For a project i manipulate a few columns of the dataset and afterwards join these newly created columns back to the entire dataset and then summarize on the manipulated fields.
The manipulation and merging is no problem, but the groupby feature doesn't return me any results. I'm wondering how i can find out why it doesn't return me anything. It loads the code and then the result is printed in Jupyter notebook, which only includes the columns i requested but 0 rows returned.
Is there any limitation in columns when using the groupby feature? - I'm using 40 groupby columns and 10 fields amount fields to summarize.
Are there alternativeswhich i can try? - I've came across some methods using numpy, which might be more effecient in memory. But couldn't really see an efficient way to solve this for 40 columns.

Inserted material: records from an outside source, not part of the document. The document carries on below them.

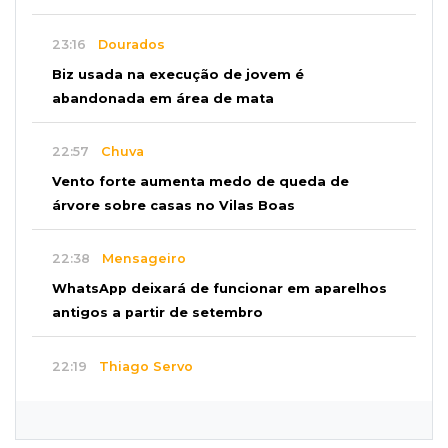
23:16
Dourados
Biz usada na execução de jovem é
abandonada em área de mata
22:57
Chuva
Vento forte aumenta medo de queda de
árvore sobre casas no Vilas Boas
22:38
Mensageiro
WhatsApp deixará de funcionar em aparelhos
antigos a partir de setembro
22:19
Thiago Servo
Sertanejo desiste de ação de R$ 12 milhões
por pagar pensão sem ser pai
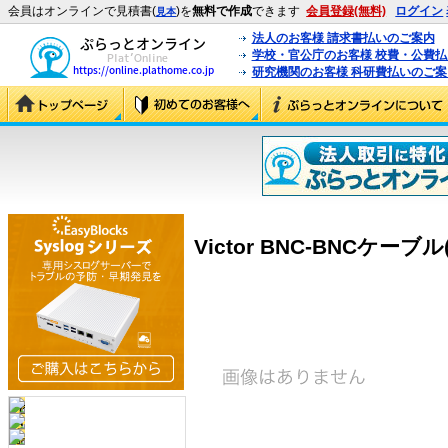
会員はオンラインで見積書(
)を
無料で作成
できます
会員登録(無料)
ログイン
見本
法人のお客様 請求書払いのご案内
学校・官公庁のお客様 校費・公費
研究機関のお客様 科研費払いのご案
Victor BNC-BNCケーブル(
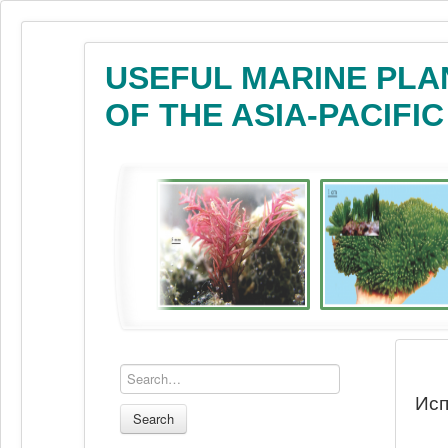
USEFUL MARINE PLA
OF THE ASIA-PACIFI
Исп
Search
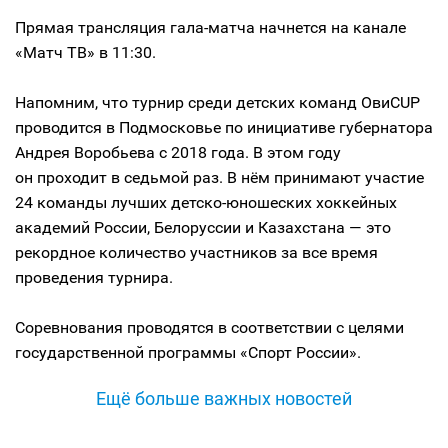
Прямая трансляция гала-матча начнется на канале
«Матч ТВ» в 11:30.
Напомним, что турнир среди детских команд ОвиCUP
проводится в Подмосковье по инициативе губернатора
Андрея Воробьева с 2018 года. В этом году
он проходит в седьмой раз. В нём принимают участие
24 команды лучших детско-юношеских хоккейных
академий России, Белоруссии и Казахстана — это
рекордное количество участников за все время
проведения турнира.
Соревнования проводятся в соответствии с целями
государственной программы «Спорт России».
Ещё больше важных новостей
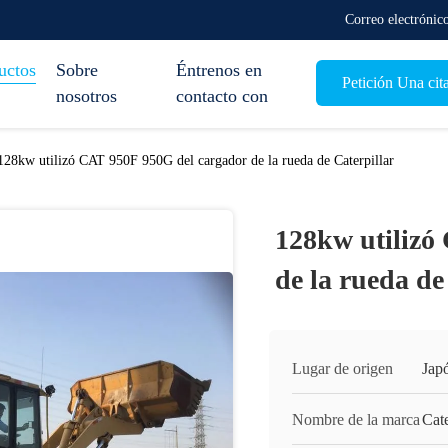
Correo electróni
uctos
Sobre
Éntrenos en
Petición Una cit
nosotros
contacto con
128kw utilizó CAT 950F 950G del cargador de la rueda de Caterpillar
128kw utilizó
de la rueda de
Lugar de origen
Jap
Nombre de la marca
Cate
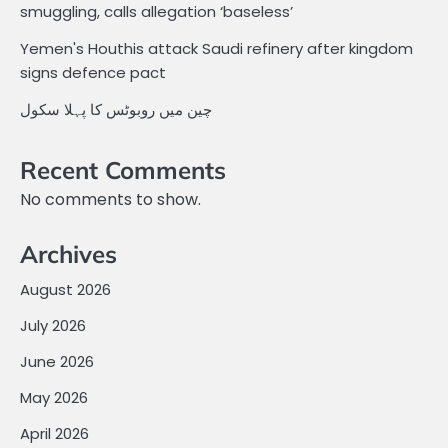
smuggling, calls allegation ‘baseless’
Yemen's Houthis attack Saudi refinery after kingdom
signs defence pact
چین میں روبوٹس کا پہلا سکول
Recent Comments
No comments to show.
Archives
August 2026
July 2026
June 2026
May 2026
April 2026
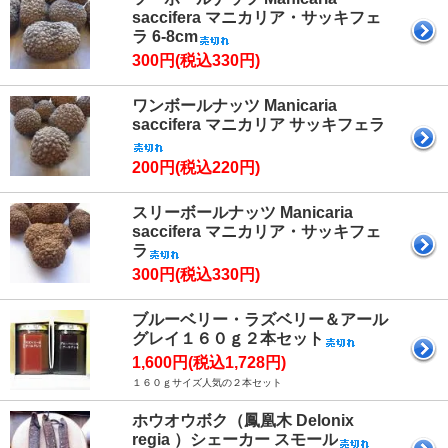
saccifera マニカリア・サッキフェ
ラ 6-8cm
300円(税込330円)
ワンボールナッツ Manicaria
saccifera マニカリア サッキフェラ
200円(税込220円)
スリーボールナッツ Manicaria
saccifera マニカリア・サッキフェ
ラ
300円(税込330円)
ブルーベリー・ラズベリー＆アール
グレイ１６０ｇ２本セット
1,600円(税込1,728円)
１６０ｇサイズ人気の２本セット
ホウオウボク（鳳凰木 Delonix
regia ）シェーカー スモール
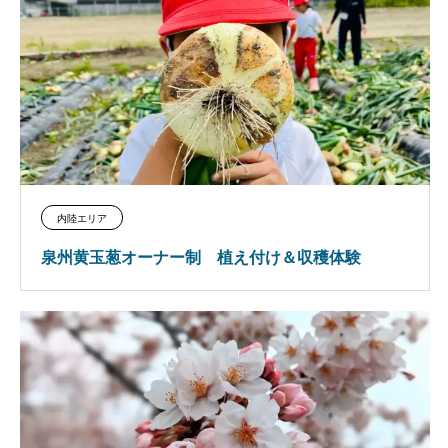
内陸エリア
泉州黄玉葱オーナー制 植え付け＆収穫体験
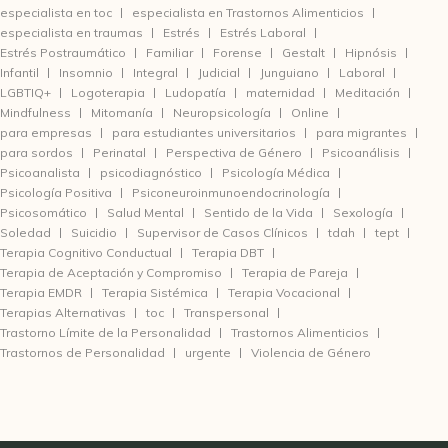
especialista en toc
especialista en Trastornos Alimenticios
especialista en traumas
Estrés
Estrés Laboral
Estrés Postraumático
Familiar
Forense
Gestalt
Hipnósis
Infantil
Insomnio
Integral
Judicial
Junguiano
Laboral
LGBTIQ+
Logoterapia
Ludopatía
maternidad
Meditación
Mindfulness
Mitomanía
Neuropsicología
Online
para empresas
para estudiantes universitarios
para migrantes
para sordos
Perinatal
Perspectiva de Género
Psicoanálisis
Psicoanalista
psicodiagnóstico
Psicología Médica
Psicología Positiva
Psiconeuroinmunoendocrinología
Psicosomático
Salud Mental
Sentido de la Vida
Sexología
Soledad
Suicidio
Supervisor de Casos Clínicos
tdah
tept
Terapia Cognitivo Conductual
Terapia DBT
Terapia de Aceptación y Compromiso
Terapia de Pareja
Terapia EMDR
Terapia Sistémica
Terapia Vocacional
Terapias Alternativas
toc
Transpersonal
Trastorno Límite de la Personalidad
Trastornos Alimenticios
Trastornos de Personalidad
urgente
Violencia de Género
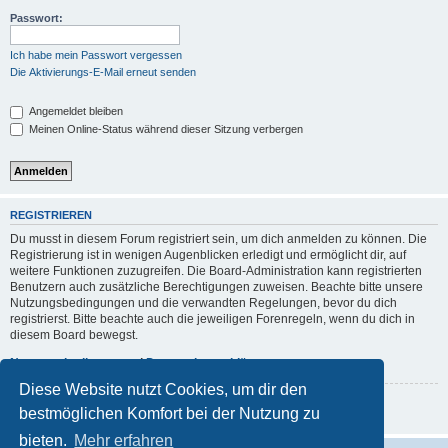
Passwort:
Ich habe mein Passwort vergessen
Die Aktivierungs-E-Mail erneut senden
Angemeldet bleiben
Meinen Online-Status während dieser Sitzung verbergen
REGISTRIEREN
Du musst in diesem Forum registriert sein, um dich anmelden zu können. Die
Registrierung ist in wenigen Augenblicken erledigt und ermöglicht dir, auf
weitere Funktionen zuzugreifen. Die Board-Administration kann registrierten
Benutzern auch zusätzliche Berechtigungen zuweisen. Beachte bitte unsere
Nutzungsbedingungen und die verwandten Regelungen, bevor du dich
registrierst. Bitte beachte auch die jeweiligen Forenregeln, wenn du dich in
diesem Board bewegst.
Nutzungsbedingungen
|
Datenschutzerklärung
Diese Website nutzt Cookies, um dir den
Registrieren
bestmöglichen Komfort bei der Nutzung zu
bieten.
Mehr erfahren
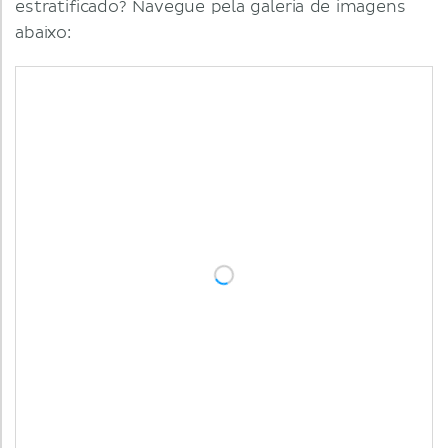
estratificado? Navegue pela galeria de imagens
abaixo:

I have searched online, but i couldn't find any answer. I'm new to pandas, so before i would do a deepdive into this topic, i just want to consult if i'm overlooking something or if there is an easier way to achieve what i want.
Because the dataframe has over 40 columns to group by and around 10 value fields, i have included these in two lists objects. This was the first hurdle i concequered thanks to the following stackoverflow page.
These list are then used in the groupby feature.
#A way i tried solving this, due to the limitation of only 9 variables if you enter them in your groupby functionality.
groupcolumns = ['aa','ab','ac','ad'] #etc
amountcolumns = ['z1', 'z2', 'z3', 'z4'] #etc
df1 = df.groupby(groupcolumns)[amountcolumns].sum
df1.reset_index()
I would expect that it would return a DataFrame which is summarized on the groupcolumns for the amount columns.
Would be great if anyone can help me out! Thanks in advance.